The process of partial melting takes place in the mantle (Best, 2009 p33). The mantle has four basic components; oxygen, silicon, magnesium and iron which have low melting points. Additionally, the upper mantle, which is below the ridges of the ocean, melts, since it comprises of the lithosphere that is brittle and fractures easily under low temperatures (Griffith, 1998 p67). Under normal circumstance, the mantle is formed of a solid rock substance called the peridotite (Annen & Zellmer, 2008 53). Partial melting of the peridotite is caused by the heat generated when rocks slide against one another on the base of the lithosphere, causing frictional kinetic energy at the subduction points (Sinton & Detrick, 1992 p198). This generates heat, which causes some elements of the peridotite with a low melting point to melt (Morgan & Chen, 1993 p6289). Consequently, partial melting occurs on the upper mantle, where the peridotite is melt to form a semi-solid substance called the magma (Best, 2009 p30).

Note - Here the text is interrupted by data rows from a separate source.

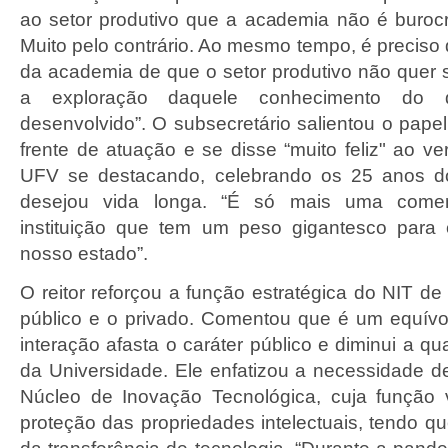
ao setor produtivo que a academia não é burocrá
Muito pelo contrário. Ao mesmo tempo, é preciso d
da academia de que o setor produtivo não quer 
a exploração daquele conhecimento do
desenvolvido”. O subsecretário salientou o pape
frente de atuação e se disse “muito feliz" ao v
UFV se destacando, celebrando os 25 anos d
desejou vida longa. “É só mais uma com
instituição que tem um peso gigantesco para
nosso estado”.
O reitor reforçou a função estratégica do NIT de
público e o privado. Comentou que é um equív
interação afasta o caráter público e diminui a qu
da Universidade. Ele enfatizou a necessidade de
Núcleo de Inovação Tecnológica, cuja função 
proteção das propriedades intelectuais, tendo q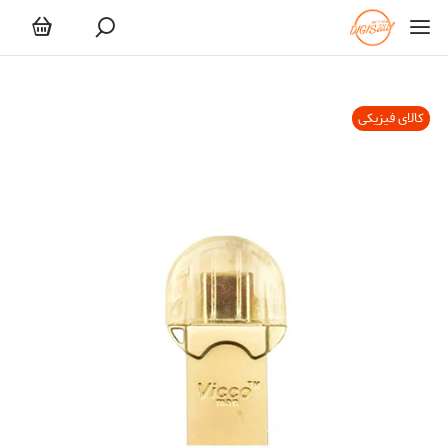
کالای فیزیکی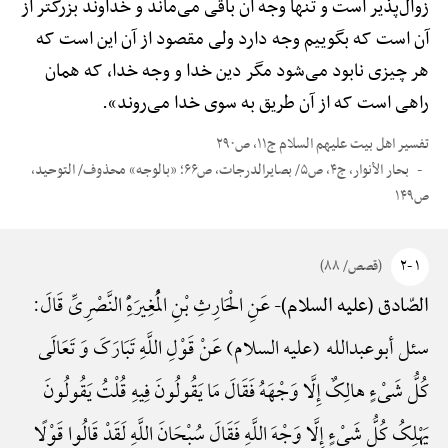
زوال‌پذیر است و تنها وجه آن باقی می‌ماند و خداوند بزرگتر از
آن است که بگوییم وجه دارد ولی مقصود از آن این است که
هر چیزی نابود می‌شود مگر دین خدا و وجه خدا، که همان
راهی است که از آن طریق به سوی خدا می‌روند».
تفسیر اهل بیت علیهم السلام ج۱۱، ص۲۹۰
بحار الأنوار، ج۴، ص۵/ بصایرالدرجات، ص۶۶؛ «بالوجه» محذوف/ التوحید،
ص۱۴۹
۱ -۲
(قصص/ ۸۸)
عَنِ الْحَارِثِ بْنِ الْمُغِیرَهًِْ النَّصْرِیِّ قَالَ:
الصّادق (علیه السلام)-
سئل أبوعبدالله (علیه السلام) عَنْ قَوْلِ اللَّهِ تَبَارَکَ وَ تَعَالَی
کُلُّ شَیْءٍ هالِکٌ إِلَّا وَجْهَهُ فَقَالَ مَا یَقُولُونَ فِیهِ قُلْتُ یَقُولُونَ
یَهْلِکُ کُلُّ شَیْءٍ إِلَّا وَجْهَ اللَّهِ فَقَالَ سُبْحَانَ اللَّهِ لَقَدْ قَالُوا قَوْلًا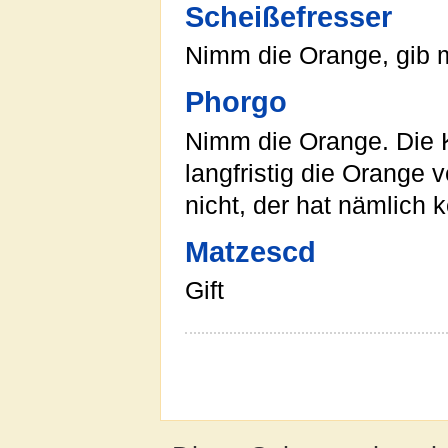
Scheißefresser
Nimm die Orange, gib m
Phorgo
Nimm die Orange. Die 
langfristig die Orange 
nicht, der hat nämlich 
Matzescd
Gift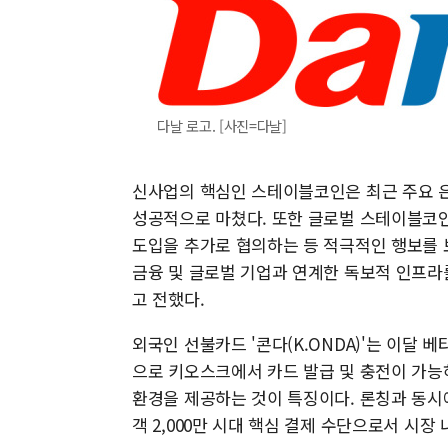
다날 로고. [사진=다날]
신사업의 핵심인 스테이블코인은 최근 주요 은행
성공적으로 마쳤다. 또한 글로벌 스테이블코인 
도입을 추가로 협의하는 등 적극적인 행보를 
금융 및 글로벌 기업과 연계한 독보적 인프라
고 전했다.
외국인 선불카드 '콘다(K.ONDA)'는 이달 
으로 키오스크에서 카드 발급 및 충전이 가능
환경을 제공하는 것이 특징이다. 론칭과 동시
객 2,000만 시대 핵심 결제 수단으로서 시장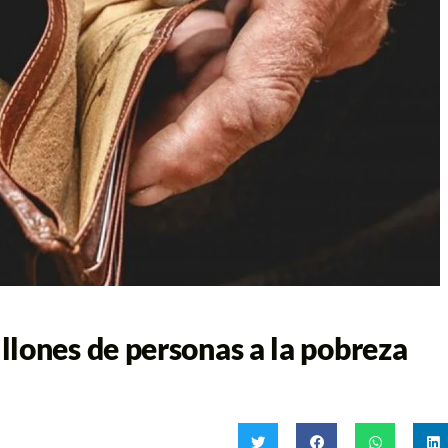
lones de personas a la pobreza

How melts reach the magma chamber
When the peridotite is melt, the semi-liquid substance formed is less dense than the materials above it. This is because, at such high temperatures, the magma is in a liquid state, which has a low density compared to the solid materials that are on the earth’s crust (Best, 2009 p28). The less dense magma looks for ways to escape upwards and settle above the solid components above it, due to its low viscosity and low density. Therefore, the hotter liquid substance will rise carrying its temperature with it, until it reaches a point where the temperatures are low. Here, its density is increased through solidification (Griffith, 1998 p70). Oceanic ridges tend to move from one another, creating a channel through which the magma can rise from the mantel of the earth to the earth’s crust (Annen & Zellmer, 2008 p55).
Thus, the less viscous magma, which is less dense, follows the divergent boundaries that are created by the oceanic ridges, to reach the magma chamber. Considering that different layers of the mantel are comprised of different substance, partial melting of the peridotite in the upper mantle end-up forming different compounds, when the magma rises and reaches the magma chamber (Sinton & Detrick, 1992 p206). The process of the magma reaching the surface of the earth begins after the mantel has undergone over 20% of partial melting, which forces the magma formed to squeeze out of the mantel. The magma moves through the crust on to the surface of the earth, in regions called the magma chambers (Best, 2009 p50).
References
Annen, C., & Zellmer, G. F. (2008). Dynamics of crustal magma transfer, storage and differentiation. London: The Geological Society.
Best, M. G. (2009). Igneous and Metamorphic Petrology. Chichester, John Wiley & Sons.
Griffith, L. L. (1998). From magma formation to hydrothermal alteration: an integrated study of the Martian crust using thermodynamic modeling of geochemical systems. Washington University, 1998.
Morgan, J.P. & Chen, Y.J. (1993).The genesis of oceanic-crust - magma injection, hydrothermal circulation, and crustal flow. Journal of Geophysical Research-Solid Earth 98, 6283-6297.